No ronsel de Xosé María Díaz Castro, respira na poesia de Manuel Meixide uma forte alma mística, com certeza mais próxima da religiosidade popular, chestertoniana, do que dos “soldados romanos do Vaticano”. Precisamente Roma aparece de contínuo como arquétipo imperial, em tanto que oposta ao primeiro cristianismo comunitarista, mas também como símbolo do colapso de uma máquina estatal de que emergirá o monacato revolucionário (8). Também recorre Meixide à passagem dos mercadores ao fio de outra das linhas temáticas do poemário: a crítica das elites galegas, “mercadores dum cadáver, o cadáver do galego, espantalho andante forçado a erguer-se e carregar medalhas”; defensoras acadêmicas do statu quo, jamais de macabros rituais de um 17 de Maio de “cadáveres honrados como estrelas mortas” e corpos mutilados dos abraços afrobrasileiros.

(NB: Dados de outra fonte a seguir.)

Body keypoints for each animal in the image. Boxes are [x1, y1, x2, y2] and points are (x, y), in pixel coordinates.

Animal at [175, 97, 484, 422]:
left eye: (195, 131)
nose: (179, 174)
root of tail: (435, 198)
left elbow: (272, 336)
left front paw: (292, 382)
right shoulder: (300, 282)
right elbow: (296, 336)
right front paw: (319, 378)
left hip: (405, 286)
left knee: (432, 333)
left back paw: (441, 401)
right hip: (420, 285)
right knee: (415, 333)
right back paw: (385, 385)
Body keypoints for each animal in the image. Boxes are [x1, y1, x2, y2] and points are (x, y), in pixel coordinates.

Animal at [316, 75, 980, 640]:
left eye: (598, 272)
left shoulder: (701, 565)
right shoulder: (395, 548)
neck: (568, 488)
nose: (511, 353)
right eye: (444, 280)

Villabona, 12 de janeiro de 2016

NOTAS:

  1. Spinoza, Ethica, IV, Prop. XIV.
  2. Casal Lodeiro, “Poetas galegos: Ás barricadas!!”, De(s)varia materia, blogue pessoal, 26/12/2008.
  3. Manuel Meixide Fernandes, O mundo nasce em Chantada, ed. do autor em Gerust Creaciones, 2015.
  4. Ardillo, El salario del gigante, Logroño, Pepitas de Calabaza, 2011.
  5. Veja-se Daniel H. Cabrera, “El atrás como fantasmagoría moderna”, Anthropos, 225, 2009. A palabra aymara que indica futuro, quipa, quer dizer detrás ou às costas.
  6. Em Karlos Zurutuza, “A quién le importa Kobani?”, Gara, 1/1/2015, p. 22.
  7. Assim o era para os repúblicos de Taboadelo (veja-se: Manuel Murguía, “Orígenes y desarrollo del regionalismo en Galicia. Conferencia dada en la Lliga de Catalunya”, La Patria Gallega, 2 (2ª época), 1892, pp. 1-4). Pode que essa cerdeira da que fala Neira Vilas no seu derradeiro livro, situada no átrio e na qual pegavam todos os avisos da paróquia, seja um recordo em ruinas da árvore do concelho (X. Neira Vlas, Romaría de historias, Vigo, Galaxia, 2015, pp. 15 e 143. Na p. 137 descreve o concelho: “Naquela aldea da montaña existía unha antiga institución, o “concello”: Integrábano os veciños adultos. Nas xuntanzas discutíanse as cuestión que a todos interesaban. Entre as cousas que trataban estaba o coidado dos cabalos, que levaban ó monte e a cada tanto un pastor coidaba deles. Tamén se trataban os arranxos dos camiños. Convocábase a xuntanza do concello a través dun repenique especial de campás. As reunión levábanse a cabo no verán nas escaleiras do atrio, e no inverno, dentro da igrexa”). Nos Países Catalães conservam alguma destas árvores, como o pi de Can Torres (Parets, Mollet i Gallecs).
  8. Sobre a incapacidade de imaginar o colapso de uma civilização, Jérôme Ferrari escreveu o excelente romance Le sermon sur la chûte de Rome (Actes Sud, 2012): “Talvez podamos mesmo reconhecer os signos quase impercetíveis que anunciam que um mundo acaba de desaparecer”, como “a vela quadrada dum navio sulcando as águas azuis do Mediterrâneo, no golfo de Hipona, levando de Roma a inconcebível nova de que ainda existem homens mas já não o seu mundo”.